Below is some data. Retype exactly the lines starting at the one with "メールアドレスが公開されることはありません。" and ending at the one with "no están bien, las relaciones laborales son".

(Records excerpted from a collection)
---*---

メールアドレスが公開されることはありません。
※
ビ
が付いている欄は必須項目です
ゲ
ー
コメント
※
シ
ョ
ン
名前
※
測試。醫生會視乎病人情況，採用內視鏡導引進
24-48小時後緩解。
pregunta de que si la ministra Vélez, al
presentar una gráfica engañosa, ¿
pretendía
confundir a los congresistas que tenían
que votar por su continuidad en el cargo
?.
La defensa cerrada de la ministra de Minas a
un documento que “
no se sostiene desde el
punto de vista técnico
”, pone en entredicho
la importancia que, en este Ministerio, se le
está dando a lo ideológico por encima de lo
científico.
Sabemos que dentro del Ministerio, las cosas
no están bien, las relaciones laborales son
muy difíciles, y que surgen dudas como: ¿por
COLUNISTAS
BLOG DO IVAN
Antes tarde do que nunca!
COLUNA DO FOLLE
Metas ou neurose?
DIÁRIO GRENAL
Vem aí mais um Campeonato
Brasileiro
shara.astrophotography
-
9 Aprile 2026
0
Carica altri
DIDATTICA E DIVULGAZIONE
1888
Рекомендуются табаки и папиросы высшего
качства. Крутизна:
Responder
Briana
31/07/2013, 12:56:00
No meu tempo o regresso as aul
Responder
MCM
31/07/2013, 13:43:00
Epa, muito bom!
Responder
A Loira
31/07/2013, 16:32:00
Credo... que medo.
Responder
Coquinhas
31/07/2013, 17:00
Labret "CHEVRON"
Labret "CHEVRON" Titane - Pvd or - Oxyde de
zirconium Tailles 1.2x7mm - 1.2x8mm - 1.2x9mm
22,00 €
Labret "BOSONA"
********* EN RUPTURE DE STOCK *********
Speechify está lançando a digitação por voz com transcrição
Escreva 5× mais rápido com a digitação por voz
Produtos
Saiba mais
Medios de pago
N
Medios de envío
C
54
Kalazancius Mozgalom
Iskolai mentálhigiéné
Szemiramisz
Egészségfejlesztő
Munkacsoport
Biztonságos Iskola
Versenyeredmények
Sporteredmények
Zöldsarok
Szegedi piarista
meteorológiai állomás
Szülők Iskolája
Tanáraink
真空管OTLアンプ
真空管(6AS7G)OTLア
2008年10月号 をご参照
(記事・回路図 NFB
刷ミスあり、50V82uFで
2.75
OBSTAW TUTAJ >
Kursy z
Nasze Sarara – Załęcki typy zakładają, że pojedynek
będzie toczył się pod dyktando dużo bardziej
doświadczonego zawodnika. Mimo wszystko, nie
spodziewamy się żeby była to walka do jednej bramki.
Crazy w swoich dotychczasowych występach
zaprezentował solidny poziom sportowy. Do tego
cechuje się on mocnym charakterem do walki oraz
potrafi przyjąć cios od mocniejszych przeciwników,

---*---

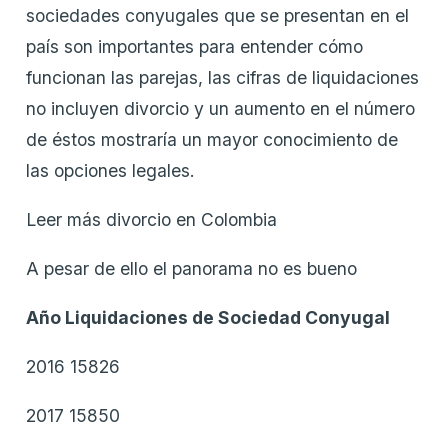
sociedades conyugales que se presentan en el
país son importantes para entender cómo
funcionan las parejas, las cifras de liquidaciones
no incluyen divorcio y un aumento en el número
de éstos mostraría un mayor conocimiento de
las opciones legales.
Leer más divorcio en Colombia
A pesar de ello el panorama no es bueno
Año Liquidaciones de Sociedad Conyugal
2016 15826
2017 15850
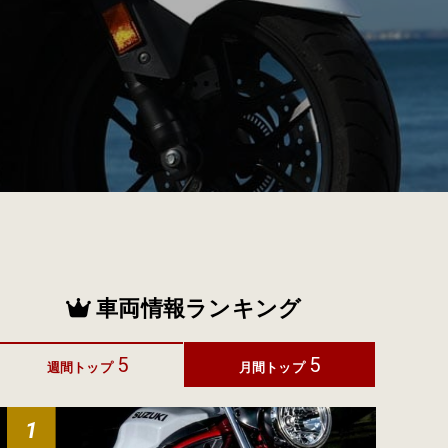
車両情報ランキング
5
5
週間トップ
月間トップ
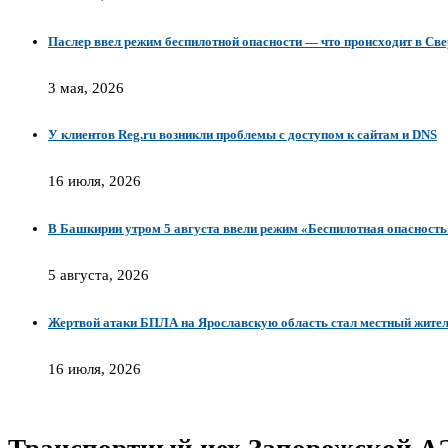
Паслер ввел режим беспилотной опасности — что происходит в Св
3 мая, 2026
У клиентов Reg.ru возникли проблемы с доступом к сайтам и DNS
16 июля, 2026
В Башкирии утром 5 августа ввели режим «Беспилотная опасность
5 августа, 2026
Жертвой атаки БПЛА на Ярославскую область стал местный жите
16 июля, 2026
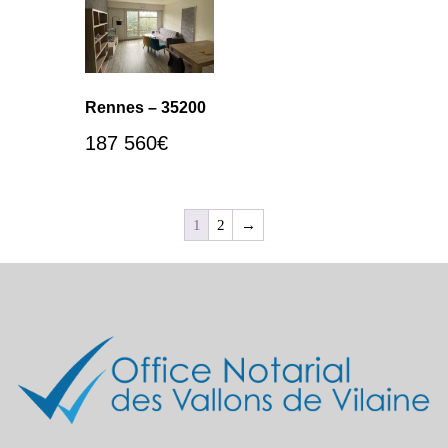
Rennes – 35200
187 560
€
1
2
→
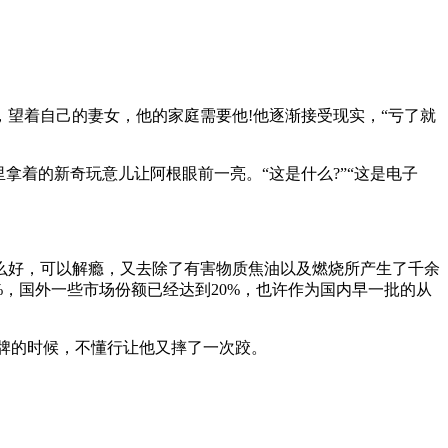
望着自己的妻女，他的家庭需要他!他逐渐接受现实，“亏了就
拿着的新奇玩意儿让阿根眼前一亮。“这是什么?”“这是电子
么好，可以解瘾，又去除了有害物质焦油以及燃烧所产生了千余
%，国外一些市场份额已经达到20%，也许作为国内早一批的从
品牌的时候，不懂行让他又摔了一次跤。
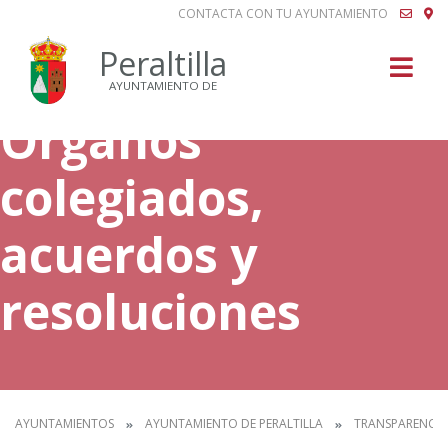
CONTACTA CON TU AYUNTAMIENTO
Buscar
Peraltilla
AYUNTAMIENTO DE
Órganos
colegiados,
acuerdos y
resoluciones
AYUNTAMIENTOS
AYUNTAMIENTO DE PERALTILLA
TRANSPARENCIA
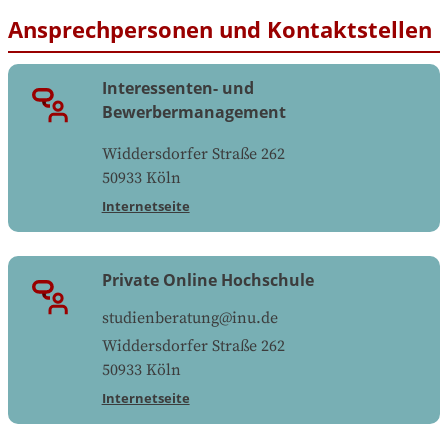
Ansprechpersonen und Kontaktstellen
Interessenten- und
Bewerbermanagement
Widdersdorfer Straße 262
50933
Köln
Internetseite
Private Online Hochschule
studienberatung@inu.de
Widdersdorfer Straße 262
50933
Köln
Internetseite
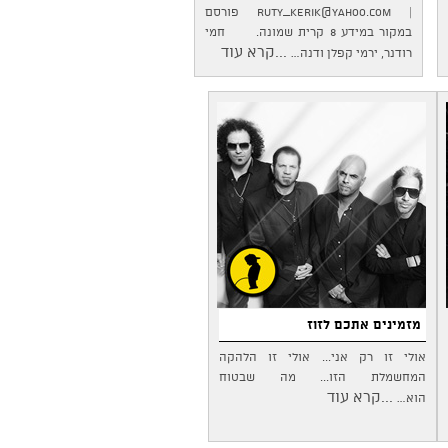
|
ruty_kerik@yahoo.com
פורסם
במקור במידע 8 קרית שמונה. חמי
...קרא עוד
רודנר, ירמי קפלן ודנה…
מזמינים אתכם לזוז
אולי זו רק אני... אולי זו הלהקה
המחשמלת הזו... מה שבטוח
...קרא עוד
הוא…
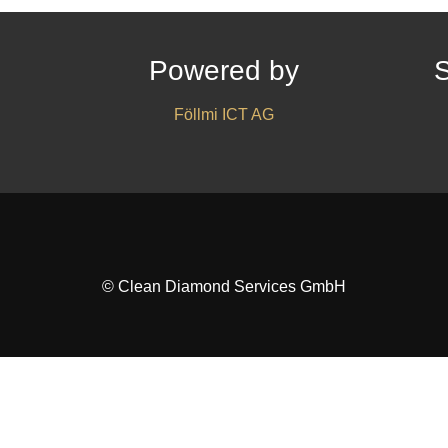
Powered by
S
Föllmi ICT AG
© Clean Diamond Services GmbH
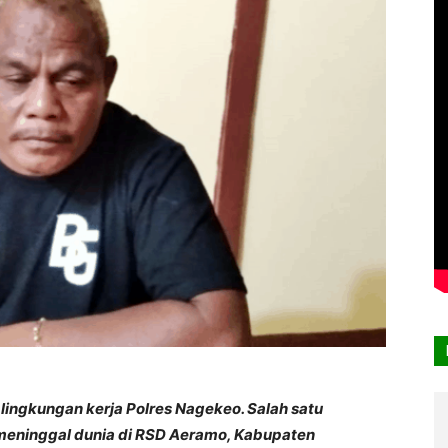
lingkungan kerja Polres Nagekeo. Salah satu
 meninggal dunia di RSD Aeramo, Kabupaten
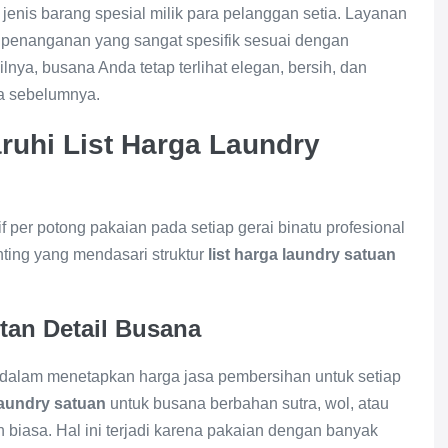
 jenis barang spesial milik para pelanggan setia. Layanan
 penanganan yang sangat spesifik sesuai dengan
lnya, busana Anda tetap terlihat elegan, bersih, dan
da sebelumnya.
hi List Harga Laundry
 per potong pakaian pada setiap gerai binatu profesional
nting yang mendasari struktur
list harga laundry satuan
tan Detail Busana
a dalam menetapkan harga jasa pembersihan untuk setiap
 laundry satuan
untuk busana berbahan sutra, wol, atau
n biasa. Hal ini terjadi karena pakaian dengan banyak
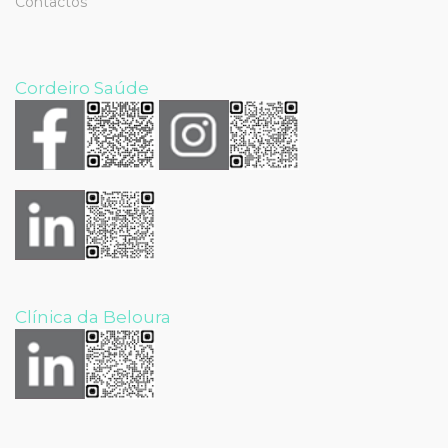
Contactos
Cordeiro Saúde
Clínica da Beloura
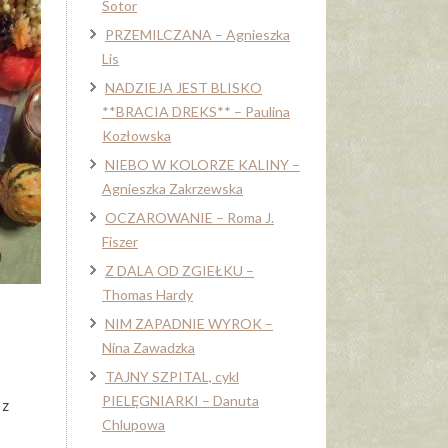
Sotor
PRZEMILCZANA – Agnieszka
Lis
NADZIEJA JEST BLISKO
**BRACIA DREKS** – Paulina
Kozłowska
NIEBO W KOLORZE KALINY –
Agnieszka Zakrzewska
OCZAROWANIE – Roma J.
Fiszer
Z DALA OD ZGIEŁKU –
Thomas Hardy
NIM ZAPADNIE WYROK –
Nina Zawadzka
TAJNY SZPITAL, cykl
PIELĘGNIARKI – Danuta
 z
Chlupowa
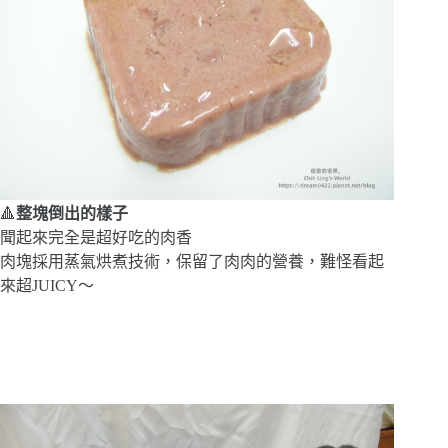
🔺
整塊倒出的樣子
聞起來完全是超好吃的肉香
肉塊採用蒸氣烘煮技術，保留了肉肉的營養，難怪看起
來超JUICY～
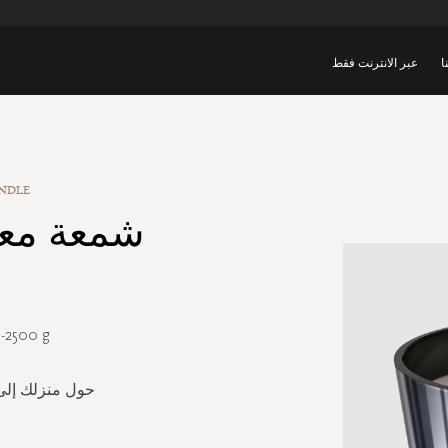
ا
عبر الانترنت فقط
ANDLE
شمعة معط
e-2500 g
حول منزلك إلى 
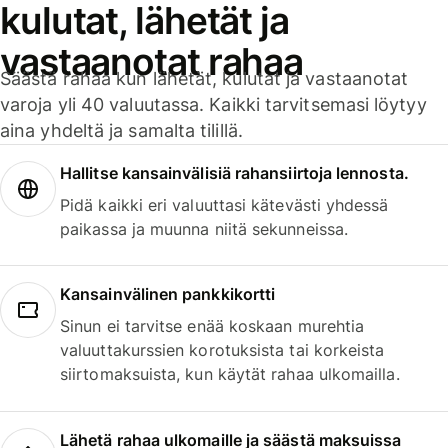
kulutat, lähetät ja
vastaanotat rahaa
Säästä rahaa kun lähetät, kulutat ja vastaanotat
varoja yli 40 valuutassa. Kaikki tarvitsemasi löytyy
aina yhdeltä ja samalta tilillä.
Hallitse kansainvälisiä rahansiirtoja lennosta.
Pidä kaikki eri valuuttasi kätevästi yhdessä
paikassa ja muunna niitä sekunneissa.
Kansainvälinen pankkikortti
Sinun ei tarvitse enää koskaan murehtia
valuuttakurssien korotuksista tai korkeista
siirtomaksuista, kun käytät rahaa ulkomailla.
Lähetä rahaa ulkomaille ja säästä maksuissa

---*---

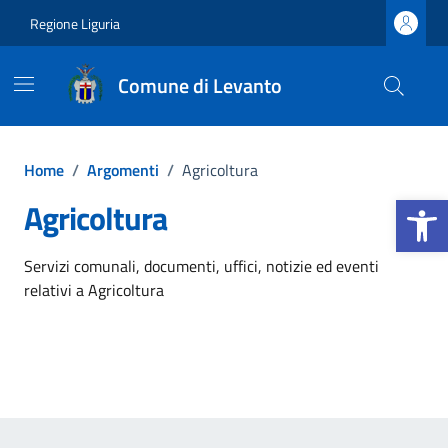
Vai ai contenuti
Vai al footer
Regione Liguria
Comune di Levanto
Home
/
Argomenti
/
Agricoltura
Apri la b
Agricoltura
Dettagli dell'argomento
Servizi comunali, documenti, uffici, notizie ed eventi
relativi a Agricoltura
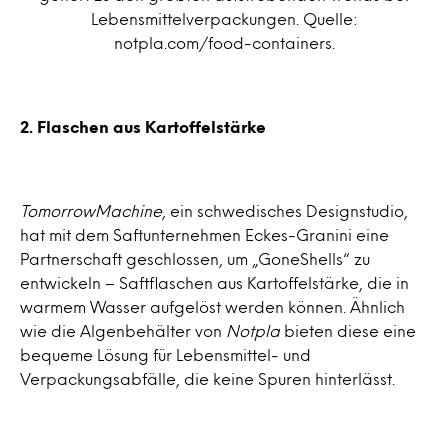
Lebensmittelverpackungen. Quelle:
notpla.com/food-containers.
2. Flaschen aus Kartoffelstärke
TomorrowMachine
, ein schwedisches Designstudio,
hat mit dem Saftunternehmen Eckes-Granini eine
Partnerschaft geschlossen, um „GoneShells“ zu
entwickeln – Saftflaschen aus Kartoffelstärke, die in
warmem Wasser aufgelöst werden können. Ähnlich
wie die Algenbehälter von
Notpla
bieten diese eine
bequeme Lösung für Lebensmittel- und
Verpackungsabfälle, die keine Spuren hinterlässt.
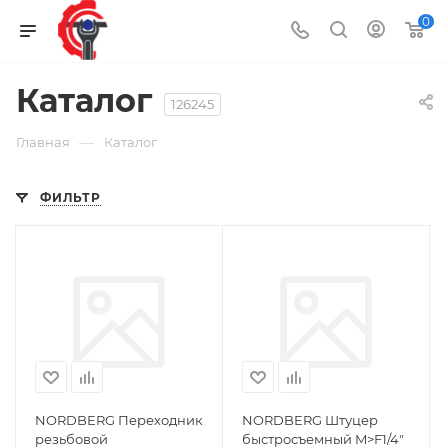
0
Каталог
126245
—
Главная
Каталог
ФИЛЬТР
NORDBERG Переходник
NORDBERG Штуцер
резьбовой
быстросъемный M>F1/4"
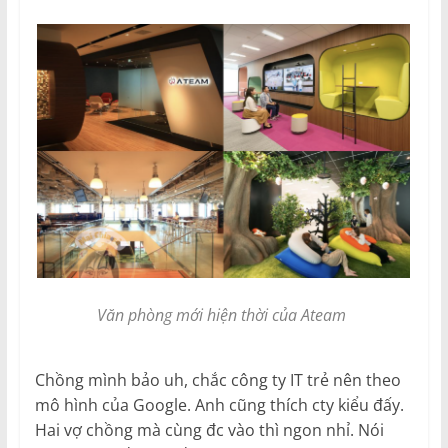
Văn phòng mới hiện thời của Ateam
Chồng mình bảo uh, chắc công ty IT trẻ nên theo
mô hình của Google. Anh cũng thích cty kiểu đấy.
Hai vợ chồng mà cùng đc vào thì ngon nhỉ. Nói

---*---

• [Written response]
メールアドレスが公開されることはありません。
※
ビ
が付いている欄は必須項目です
ゲ
ー
コメント
※
シ
ョ
ン
名前
※
測試。醫生會視乎病人情況，採用內視鏡導引進
24-48小時後緩解。
pregunta de que si la ministra Vélez, al
presentar una gráfica engañosa, ¿
pretendía
confundir a los congresistas que tenían
que votar por su continuidad en el cargo
?.
La defensa cerrada de la ministra de Minas a
un documento que “
no se sostiene desde el
punto de vista técnico
”, pone en entredicho
la importancia que, en este Ministerio, se le
está dando a lo ideológico por encima de lo
científico.
Sabemos que dentro del Ministerio, las cosas
no están bien, las relaciones laborales son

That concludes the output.